Segundo a Folha de S.Paulo, a estratégia tem como objetivo ampliar a penetração da candidatura petista no interior paulista, região onde o partido historicamente enfrenta maior resistência.
Desempenho de 2022
Na eleição estadual de 2022, Haddad venceu na região metropolitana de São Paulo, mas acabou derrotado no interior pelo atual governador Tarcísio de Freitas. O adversário obteve cerca de 7,9 milhões de votos nessas áreas, contra 4,7 milhões do petista.
No total, Tarcísio venceu a disputa com 55% dos votos, frente a 45% de Haddad. Apesar da derrota, o resultado foi considerado o melhor desempenho do PT no estado e teve impacto positivo na campanha nacional de Lula.
Modelo de aliança
A ideia do grupo político é repetir, em nível estadual, uma estratégia semelhante à aliança entre Lula e o vice-presidente Geraldo Alckmin, que aproximou campos políticos historicamente adversários.
Aliados de Haddad apontam como ideal um perfil semelhante ao do ex-ministro Roberto Rodrigues, respeitado no setor agropecuário e que comandou o Ministério da Agricultura entre 2003 e 2006.
Dificuldades com o agro
Apesar da busca, o PT enfrenta obstáculos para dialogar com o agronegócio, segmento que tende a apoiar candidatos de direita. Interlocutores do governo avaliam que setores industriais ligados ao agro até mantêm diálogo com a gestão petista, mas dificilmente aceitariam compor uma chapa como vice.
Diante da escassez de opções, aliados discutem alternativas mais complexas, como sondar o ex-governador Rodrigo Garcia. Sem cargo e sem partido, ele disputou o governo paulista em 2022, mas não avançou ao segundo turno e, na sequência, apoiou Tarcísio e Jair Bolsonaro.

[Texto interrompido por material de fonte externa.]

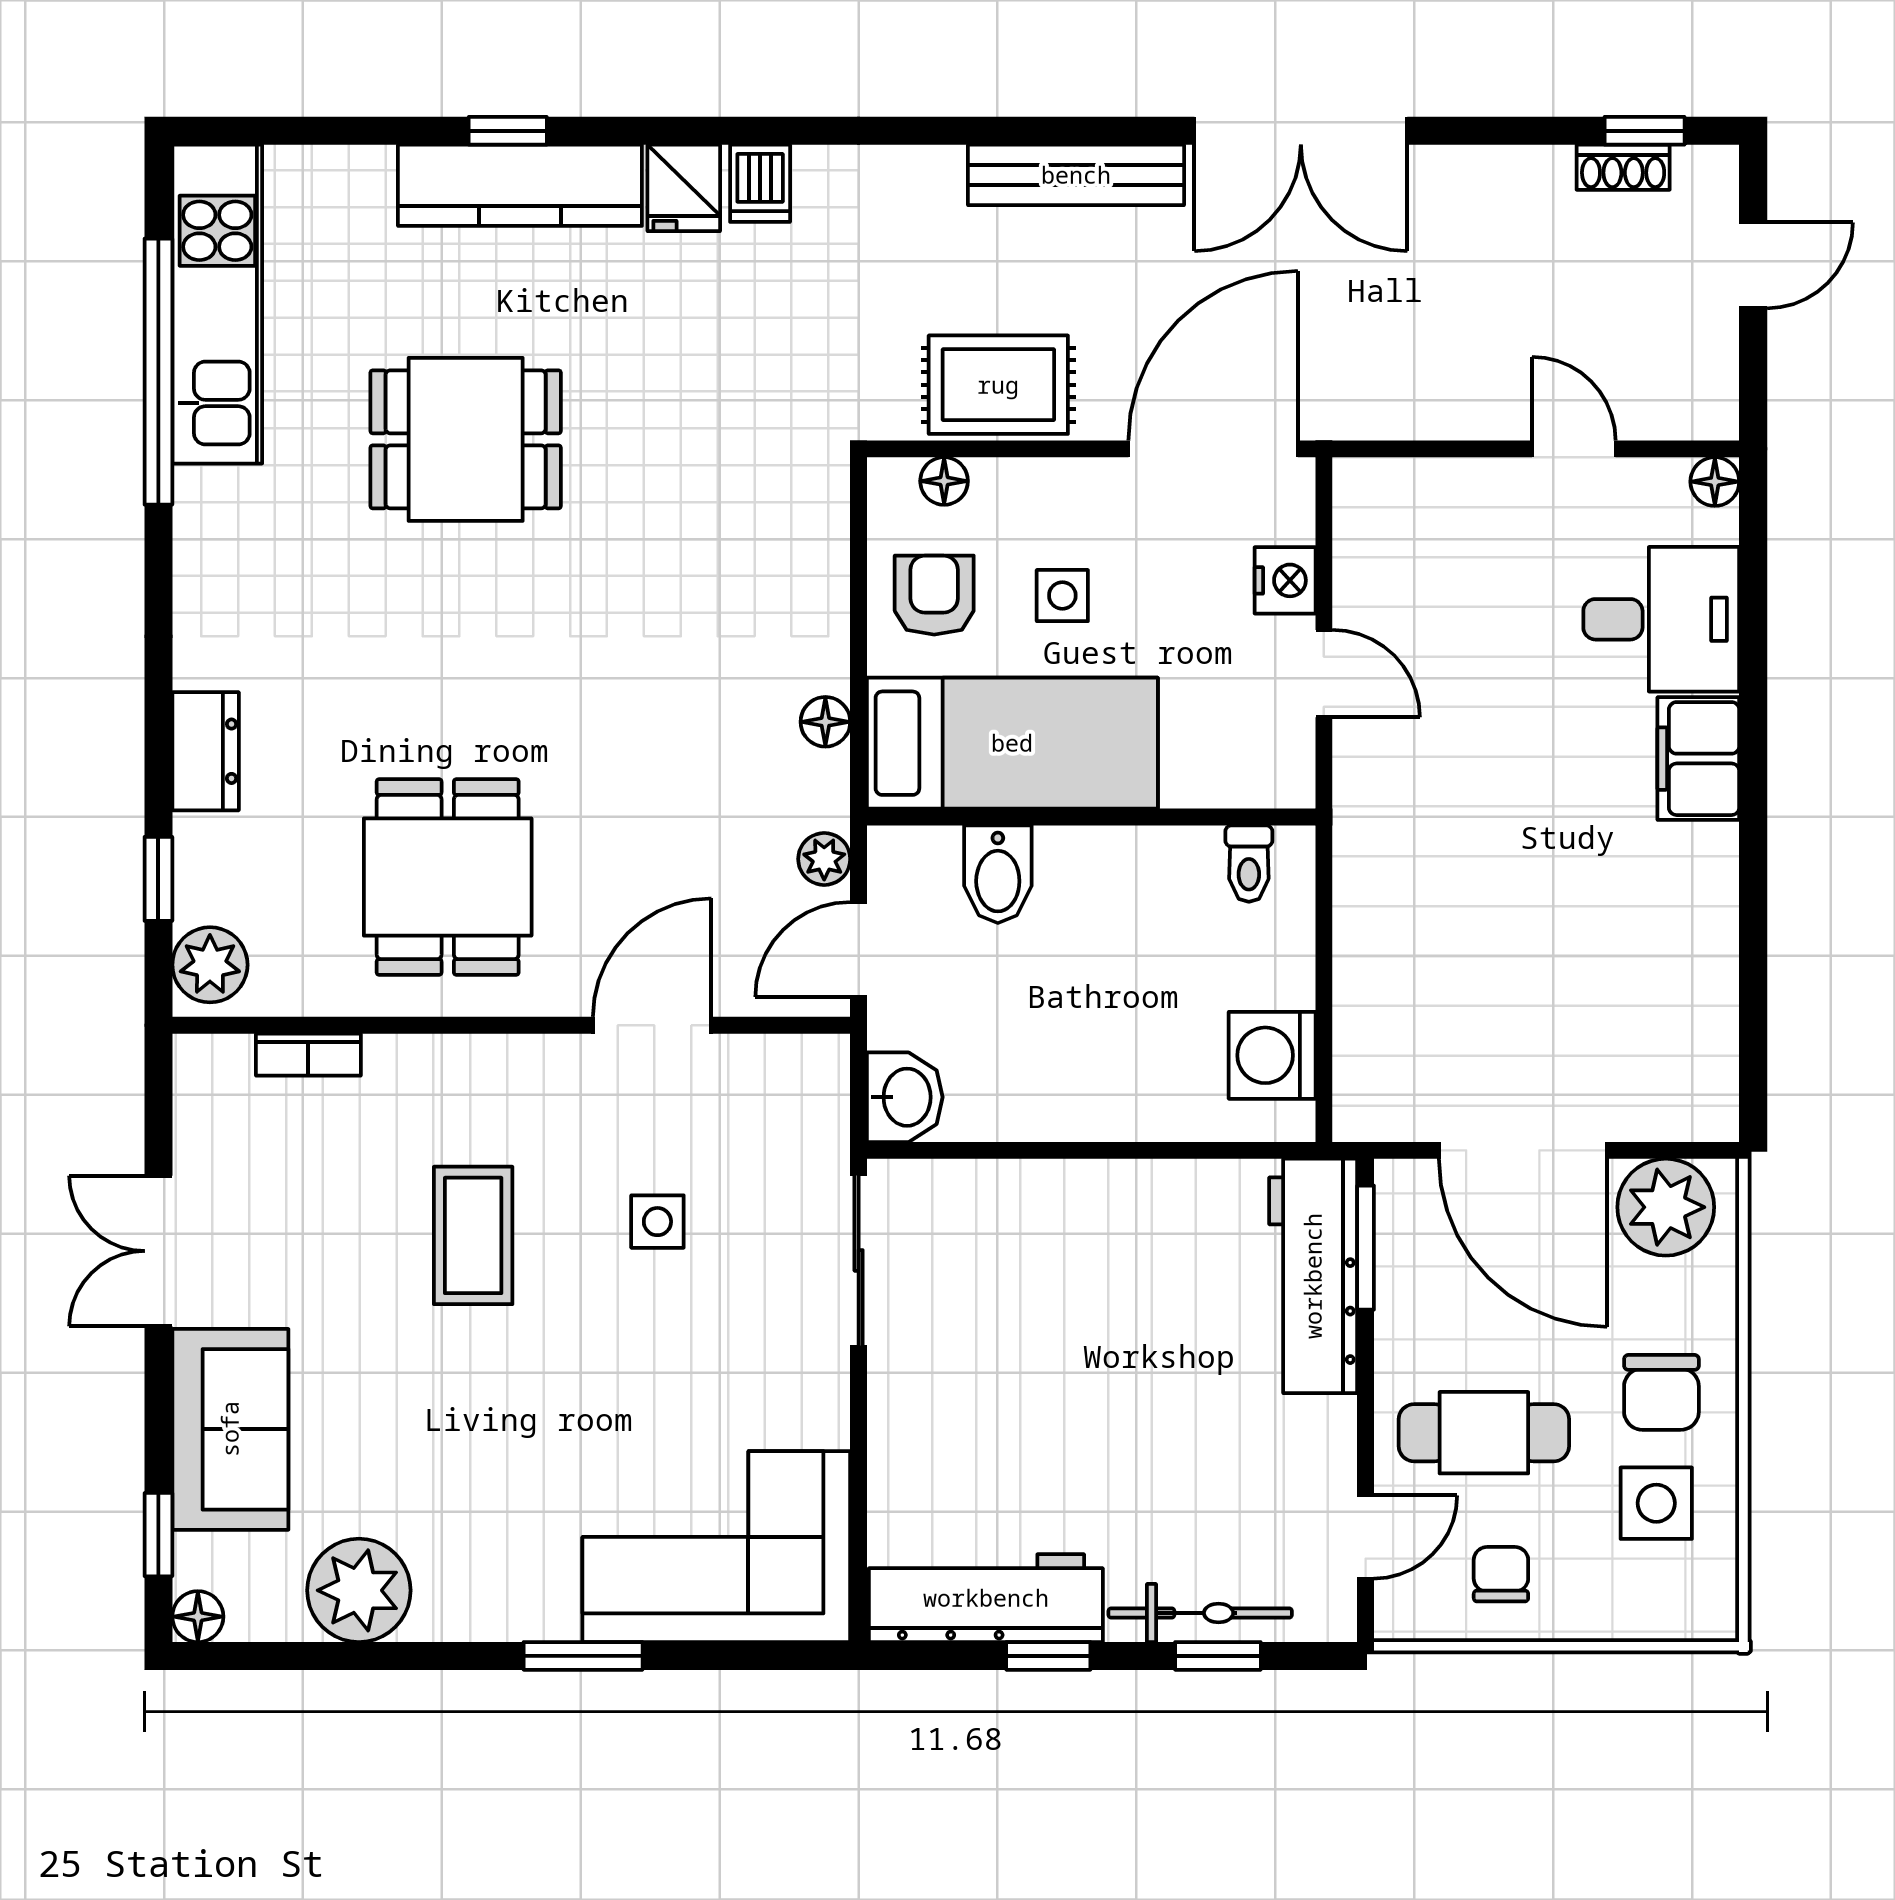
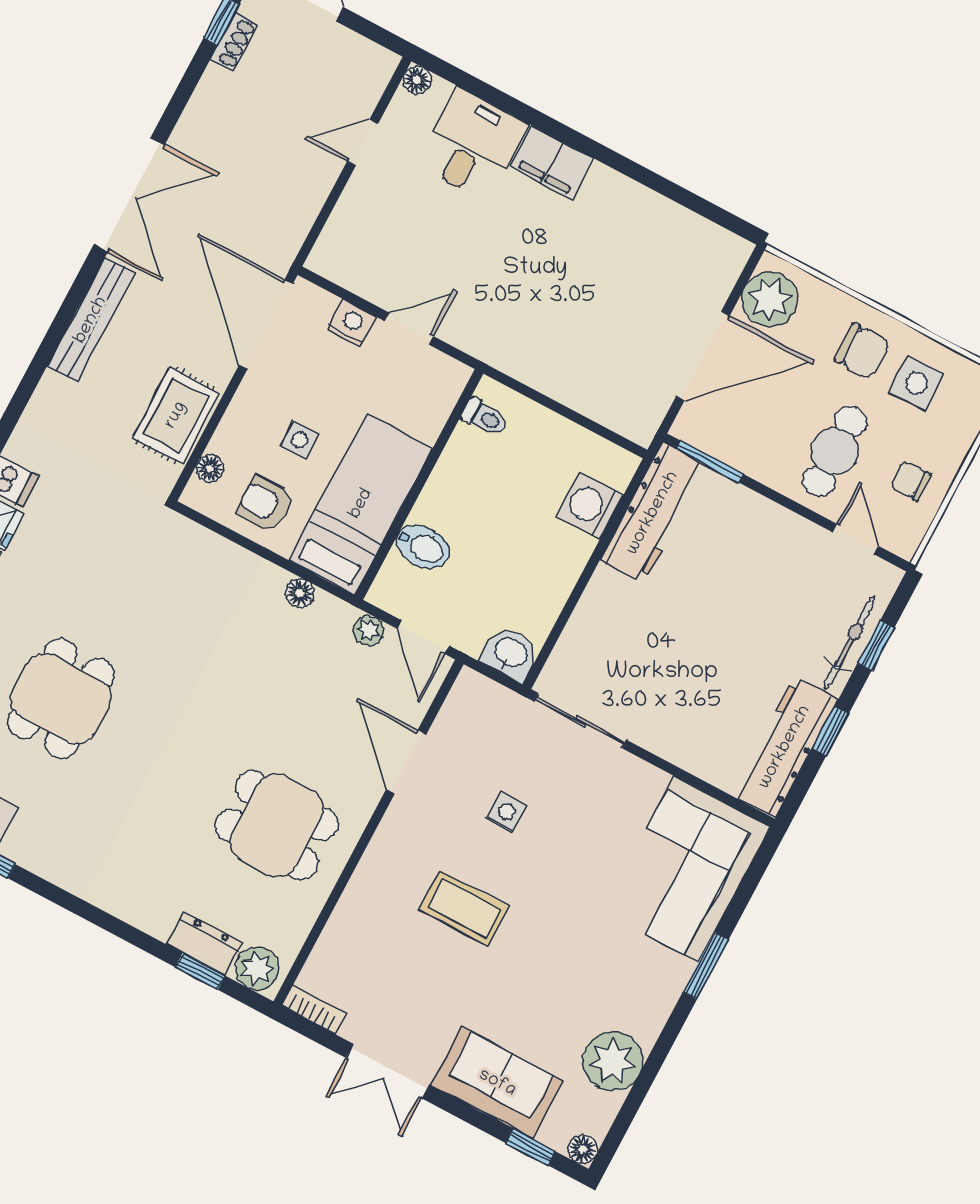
dresser: (206, 751) -> (204, 943), moved
bookcase: (308, 1055) -> (314, 1009), moved, turned -90
washing machine: (1272, 1055) -> (590, 506), moved, turned 90
workbench: (1313, 1276) -> (653, 513), moved, turned -90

Nos bastidores, a avaliação é de que a proximidade de Garcia com o atual governador dificultaria qualquer aproximação com Haddad.
Outros nomes na disputa
Enquanto articula a candidatura, Haddad também integra um movimento mais amplo do governo federal para montar uma chapa competitiva em São Paulo.
A ministra do Planejamento, Simone Tebet, já confirmou intenção de disputar uma vaga no Senado. Já a ministra do Meio Ambiente, Marina Silva, é apontada como possível candidata ao Senado ou até mesmo como alternativa para vice.
Nesse cenário, porém, a escolha de Marina poderia aumentar a resistência do agronegócio, setor que costuma criticar suas políticas ambientais.
Outro nome que busca espaço é o ministro do Empreendedorismo, Márcio França, ex-governador de São Paulo. O destino político dele ainda está indefinido e deve ser discutido com Lula nos próximos dias.
Prazos eleitorais
Os partidos têm até 5 de agosto, prazo final das convenções partidárias, para oficializar candidaturas. Já a troca de partido deve ser feita até 3 de abril para quem pretende disputar a eleição.
O primeiro turno das eleições está marcado para 4 de outubro.